Start of Block

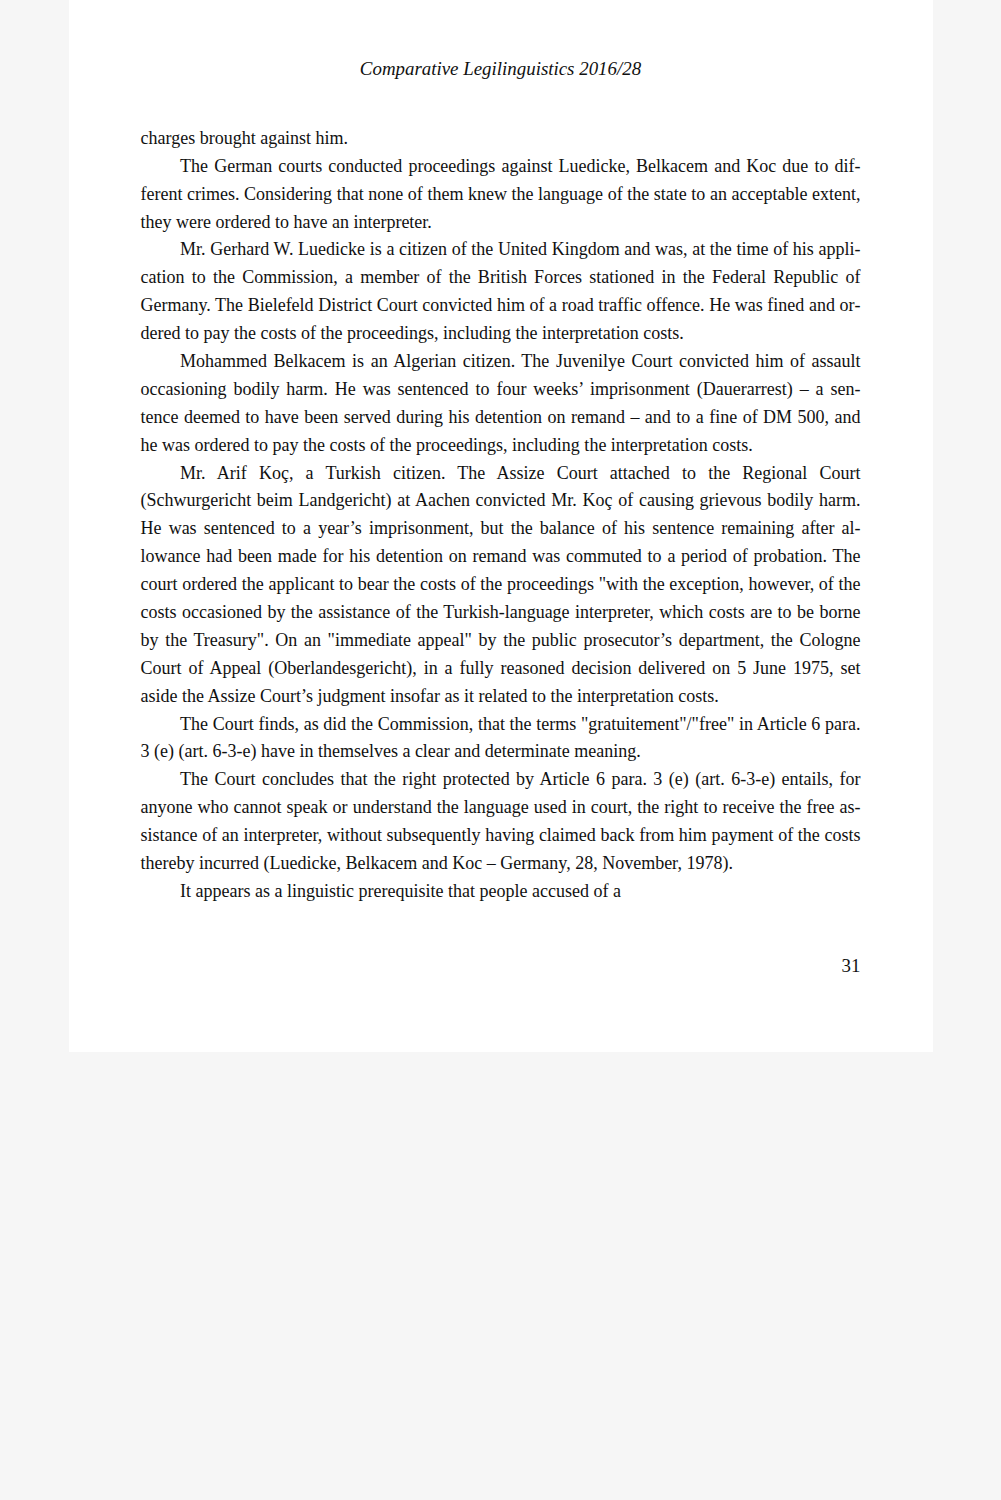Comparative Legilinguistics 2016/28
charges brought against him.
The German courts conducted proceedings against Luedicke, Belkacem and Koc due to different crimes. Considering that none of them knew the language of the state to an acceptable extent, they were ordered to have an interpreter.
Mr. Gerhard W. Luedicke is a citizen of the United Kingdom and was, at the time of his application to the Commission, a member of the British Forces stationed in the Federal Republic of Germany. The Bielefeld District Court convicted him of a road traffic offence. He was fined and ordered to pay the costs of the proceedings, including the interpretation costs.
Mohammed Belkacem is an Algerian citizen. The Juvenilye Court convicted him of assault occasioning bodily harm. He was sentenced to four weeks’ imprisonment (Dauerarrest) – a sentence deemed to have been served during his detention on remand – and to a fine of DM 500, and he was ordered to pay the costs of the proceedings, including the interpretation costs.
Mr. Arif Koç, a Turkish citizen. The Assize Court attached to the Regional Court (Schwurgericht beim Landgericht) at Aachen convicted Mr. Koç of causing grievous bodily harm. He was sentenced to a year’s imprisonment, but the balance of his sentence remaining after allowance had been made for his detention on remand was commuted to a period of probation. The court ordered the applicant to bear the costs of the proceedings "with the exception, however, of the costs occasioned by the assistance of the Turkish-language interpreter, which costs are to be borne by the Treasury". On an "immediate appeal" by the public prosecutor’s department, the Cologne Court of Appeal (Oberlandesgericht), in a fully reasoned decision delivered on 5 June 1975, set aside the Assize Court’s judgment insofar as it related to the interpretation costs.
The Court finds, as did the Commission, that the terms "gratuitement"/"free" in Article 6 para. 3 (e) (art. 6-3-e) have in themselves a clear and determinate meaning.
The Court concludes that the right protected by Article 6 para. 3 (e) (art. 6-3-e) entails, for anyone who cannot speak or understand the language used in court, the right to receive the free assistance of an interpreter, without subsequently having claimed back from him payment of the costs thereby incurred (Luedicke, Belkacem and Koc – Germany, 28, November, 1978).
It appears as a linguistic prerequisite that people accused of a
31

End of Block
Start of Block

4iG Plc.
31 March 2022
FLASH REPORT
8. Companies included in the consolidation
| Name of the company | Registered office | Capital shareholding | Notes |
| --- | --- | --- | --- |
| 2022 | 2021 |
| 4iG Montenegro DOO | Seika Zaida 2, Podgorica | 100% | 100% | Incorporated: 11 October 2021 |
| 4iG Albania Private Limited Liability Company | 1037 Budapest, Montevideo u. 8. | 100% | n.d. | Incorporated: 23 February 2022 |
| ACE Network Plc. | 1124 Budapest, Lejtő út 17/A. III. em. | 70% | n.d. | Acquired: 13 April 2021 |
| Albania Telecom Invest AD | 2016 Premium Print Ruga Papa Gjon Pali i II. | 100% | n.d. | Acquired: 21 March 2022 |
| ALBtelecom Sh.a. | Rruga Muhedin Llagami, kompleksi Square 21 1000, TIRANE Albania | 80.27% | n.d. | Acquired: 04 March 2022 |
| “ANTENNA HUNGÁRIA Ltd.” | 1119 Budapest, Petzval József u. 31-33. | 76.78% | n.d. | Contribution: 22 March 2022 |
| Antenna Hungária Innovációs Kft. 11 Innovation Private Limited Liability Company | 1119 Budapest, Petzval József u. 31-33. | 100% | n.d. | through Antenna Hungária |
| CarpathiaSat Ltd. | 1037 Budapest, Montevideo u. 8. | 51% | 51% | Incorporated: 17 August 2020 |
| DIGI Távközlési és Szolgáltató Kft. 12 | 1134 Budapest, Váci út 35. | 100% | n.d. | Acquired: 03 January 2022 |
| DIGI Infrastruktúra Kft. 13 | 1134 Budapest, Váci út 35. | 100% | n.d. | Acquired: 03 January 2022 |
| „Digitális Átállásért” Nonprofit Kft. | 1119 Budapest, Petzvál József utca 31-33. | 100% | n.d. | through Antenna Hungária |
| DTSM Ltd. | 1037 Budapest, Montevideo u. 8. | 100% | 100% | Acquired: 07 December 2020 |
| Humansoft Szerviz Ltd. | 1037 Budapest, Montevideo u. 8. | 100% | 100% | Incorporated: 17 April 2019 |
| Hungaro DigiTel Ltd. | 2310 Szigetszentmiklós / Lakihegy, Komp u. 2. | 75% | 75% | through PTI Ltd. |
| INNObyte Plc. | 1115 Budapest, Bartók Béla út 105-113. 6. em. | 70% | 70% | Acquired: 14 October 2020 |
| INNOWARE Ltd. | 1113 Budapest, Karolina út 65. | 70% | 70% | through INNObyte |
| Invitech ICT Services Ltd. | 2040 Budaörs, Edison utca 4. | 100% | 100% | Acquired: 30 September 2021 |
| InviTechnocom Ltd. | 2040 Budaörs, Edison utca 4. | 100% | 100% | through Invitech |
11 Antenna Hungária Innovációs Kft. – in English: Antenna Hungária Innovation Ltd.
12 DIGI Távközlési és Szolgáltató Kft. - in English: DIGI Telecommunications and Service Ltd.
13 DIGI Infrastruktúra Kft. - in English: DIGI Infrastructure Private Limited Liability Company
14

End of Block

# Work to complete
Copy out each line of the entries where the word "Article" is found.

# Solution for this task
The Court finds, as did the Commission, that the terms "gratuitement"/"free" in Article 6 para. 3 (e) (art. 6-3-e) have in themselves a clear and determinate meaning.
The Court concludes that the right protected by Article 6 para. 3 (e) (art. 6-3-e) entails, for anyone who cannot speak or understand the language used in court, the right to receive the free assistance of an interpreter, without subsequently having claimed back from him payment of the costs thereby incurred (Luedicke, Belkacem and Koc – Germany, 28, November, 1978).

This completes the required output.